Bailey's personal life was soon rocked by blows as devastating as Cotto's jabs. In July 2004, he filed for bankruptcy protection in federal court. (He withdrew the petition three months later.) In 2006, he was sued on domestic violence charges by a person named Vilson Ortiz. (A judge found no cause for the complaint, though records with further details are not available, and Bailey refuses to discuss the case.) In 2008, Elizabeth Gordon, whom he'd married in 2006, filed for divorce. Bailey also declines to discuss his failed marriage.
He didn't give up on his sport through the turmoil, but even Bailey couldn't have guessed how long it would be until he had another shot at a title. For eight years after the Cotto defeat, Bailey fought virtually anyone he could, in tiny venues across Florida — casinos, the Sheraton Hotel near Miami International Airport, even a seaside park in Key West.
"Randall has gone a lot of years on starvation wages," Stern says. "There was frustration, sure. The man has to support himself and his family, and he [wasn't] getting the fights he needs to do it."
Adds Bailey: "Trying to re-establish myself, that was hard... I look at it as I was paying my dues to boxing."
The fights weren't big, but Bailey did win them, going 15-2 post-Cotto. His financial troubles didn't disappear, though, with the victories. This past April, his landlord sued him for unpaid rent on a house in Miami Gardens and won a judge's order to evict him. Both Bailey and his agent say it was actually his younger brother, not Randall, living there and failing to pay rent. The landlord did not return calls for comment.
Either way, Bailey was desperate for his big shot. He finally got it last month, when Philadelphia's Mike Jones agreed to fight him for the vacant IBF welterweight belt, on a stage that couldn't have been bigger: the MGM Grand Casino in Vegas as the undercard to the Pacquiao-Bradley fight.
On paper, it was a mismatch. Jones is eight years Bailey's junior and hadn't been defeated or even knocked down in 26 fights. Boxing experts and sports books counted Bailey as a heavy underdog, with Jones as the 5-to-1 favorite. The only man who believed Bailey could win was Bailey.
"I don't know what everybody was saying," Bailey says of Jones. "He makes a lot of mistakes."
For the first nine rounds, Jones didn't. The two men danced around each other for almost an hour, only occasionally landing punches. Despite his speed, Jones seemed content to let the judges decide his fate. Bailey, meanwhile, waited for an opportunity to unleash his right-handed weapon.

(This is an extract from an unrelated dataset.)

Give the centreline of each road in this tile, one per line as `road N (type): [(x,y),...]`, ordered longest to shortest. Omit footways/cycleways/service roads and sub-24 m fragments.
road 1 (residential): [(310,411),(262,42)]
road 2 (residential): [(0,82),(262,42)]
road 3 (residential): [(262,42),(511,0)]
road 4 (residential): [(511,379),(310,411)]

Finally, in the tenth round, Bailey saw an opening. He threw a lightning-fast jab into Jones's face, sending him sprawling. Jones picked himself up, but a few minutes later, in the 11th round, Bailey again landed that magical right, this time a vicious uppercut. "I hit his nose, and it felt like meat coming out," Bailey told ESPN after the fight.
Jones fell flat, arms outstretched, eyes unfocused. He rolled over, fumbling for the ropes, but the referee waved his hands in the air. The fight was over. Bailey danced around the ring, sobbing with joy.
"It's an extraordinary journey," Ecksel says. "One punch completely changed his destiny."
A month later, the prize hasn't totally changed Bailey's life. He rents a modest place in Lauderhill and spends most days whacking a bag at Biscayne Boxing in MiMo. The victory purse was $100,000, but a solid chunk went to pay his promoters, trainer, and manager. He still works on the side, conditioning NFL players such as Detroit's Stephen Tulloch.
"I ain't into all the fame," he says.
Bailey's real hope is that his knockout of Jones isn't a late-career pinnacle but an opening to a real renaissance for the brawler. He's already got a September 8 title-defense bout lined up versus Devon Alexander, a 25-year-old with a 23-1 record, and dreams of luring Mayweather, the eight-time world champ, into the ring once he's released from jail later this year.